In the previous parts of the book, we covered how to assess your current environment for social media weaknesses, methods for determining the threats to your reputation and security, and the tools and techniques for implementing operational guidelines. In this part of the book, we cover the monitoring and reporting tactics that you have to implement so you know what’s going on within your company and in the public sphere. If you can’t measure your activities, you will never know if you are making any progress toward social media security nirvana.

As we discussed in Chapter 4, companies face numerous threats via social media channels. These threats basically concern the loss of confidential information, allowing access to hackers via network security weaknesses in social media platforms, intellectual property challenges, and customer relationship issues. We reviewed a number of controls in Part III and now we turn to how to effectively monitor and report on social media activities in Part IV.

The first step in the monitoring and reporting process is, of course, the Human Resources part of our H.U.M.O.R. Matrix. Monitoring tracks confidential data loss, compliance to industry regulations, and enables reputation management. Requirements and departmental responsibilities have to be clearly defined, and the social media policies defined by HR have to be implemented and managed as the environment changes.

According to a Job vite Survey in 2009, companies use LinkedIn 75 percent of the time for background checks, Facebook 48 percent of the time, and Twitter 26 percent of the time (http://recruiting.jobvite.com/news/press-releases/pr/jobvite-2009-social-recruitment-survey.php).

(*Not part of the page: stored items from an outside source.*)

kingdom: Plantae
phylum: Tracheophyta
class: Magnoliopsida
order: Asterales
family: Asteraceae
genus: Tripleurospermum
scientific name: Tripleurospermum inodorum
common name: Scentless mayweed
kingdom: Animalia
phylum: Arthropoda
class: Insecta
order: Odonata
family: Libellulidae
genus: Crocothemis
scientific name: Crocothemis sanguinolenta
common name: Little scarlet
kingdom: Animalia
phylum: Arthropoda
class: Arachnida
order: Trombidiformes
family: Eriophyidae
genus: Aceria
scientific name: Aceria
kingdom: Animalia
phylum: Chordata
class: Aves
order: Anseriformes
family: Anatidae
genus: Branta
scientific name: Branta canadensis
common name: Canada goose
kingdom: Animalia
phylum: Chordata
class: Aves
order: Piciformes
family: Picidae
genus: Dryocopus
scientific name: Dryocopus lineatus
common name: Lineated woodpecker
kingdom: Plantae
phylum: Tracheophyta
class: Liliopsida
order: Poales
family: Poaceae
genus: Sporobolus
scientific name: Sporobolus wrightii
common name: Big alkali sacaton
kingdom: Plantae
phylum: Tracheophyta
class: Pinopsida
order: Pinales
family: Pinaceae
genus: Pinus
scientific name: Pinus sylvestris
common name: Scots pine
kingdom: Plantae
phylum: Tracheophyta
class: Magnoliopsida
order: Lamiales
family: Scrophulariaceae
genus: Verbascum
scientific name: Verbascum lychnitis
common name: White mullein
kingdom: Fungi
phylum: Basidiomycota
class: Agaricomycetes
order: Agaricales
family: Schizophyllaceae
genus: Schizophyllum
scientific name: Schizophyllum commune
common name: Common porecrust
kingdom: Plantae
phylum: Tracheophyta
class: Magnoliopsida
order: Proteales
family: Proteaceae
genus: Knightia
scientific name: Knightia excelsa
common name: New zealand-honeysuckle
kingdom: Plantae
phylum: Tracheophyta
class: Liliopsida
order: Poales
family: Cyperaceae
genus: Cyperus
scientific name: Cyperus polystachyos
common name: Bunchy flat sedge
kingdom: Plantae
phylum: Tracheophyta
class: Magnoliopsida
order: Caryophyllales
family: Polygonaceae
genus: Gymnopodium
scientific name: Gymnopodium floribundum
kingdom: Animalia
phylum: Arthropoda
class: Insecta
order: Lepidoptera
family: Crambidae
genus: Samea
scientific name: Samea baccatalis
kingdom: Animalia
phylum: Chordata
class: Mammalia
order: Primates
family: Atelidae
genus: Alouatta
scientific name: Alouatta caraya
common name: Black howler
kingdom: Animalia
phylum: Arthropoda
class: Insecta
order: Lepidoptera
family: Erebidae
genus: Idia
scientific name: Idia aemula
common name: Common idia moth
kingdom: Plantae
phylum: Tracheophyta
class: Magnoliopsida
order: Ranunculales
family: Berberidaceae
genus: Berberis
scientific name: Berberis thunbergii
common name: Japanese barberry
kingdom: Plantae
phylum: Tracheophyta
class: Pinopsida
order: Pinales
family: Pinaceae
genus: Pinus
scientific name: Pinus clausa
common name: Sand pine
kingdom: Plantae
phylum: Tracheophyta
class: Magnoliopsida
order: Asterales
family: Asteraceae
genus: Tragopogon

For recruiting purposes, companies use LinkedIn 95 percent of the time, Facebook 56 percent, and Twitter 42 percent. Although social media can be used by the HR department as a force for good, many HR departments see social media as a loss of productivity and view it as a source of liability. According to the Ethos Business Law/Russell Herder Social Media Survey in 2009, 51 percent of companies fear productivity loss, 49 percent fear reputation damage, and 80 percent fear social media is a liability. To ensure social media security, Human Resources has to integrate monitoring as part of their daily practice for everything from tracking time wasters to illegal activity.

Seeing as HR uses social media as a tool to hire and fire employees, a better employee monitoring process needs to be in place. In this chapter, we discuss how Human Resources plays an active role in developing your company’s monitoring and reporting solutions, including setting up the criteria for monitoring employees and compliance measures the company has to follow, defining the baseline requirements for what employees can and cannot do in social media, and disseminating policies to the organization.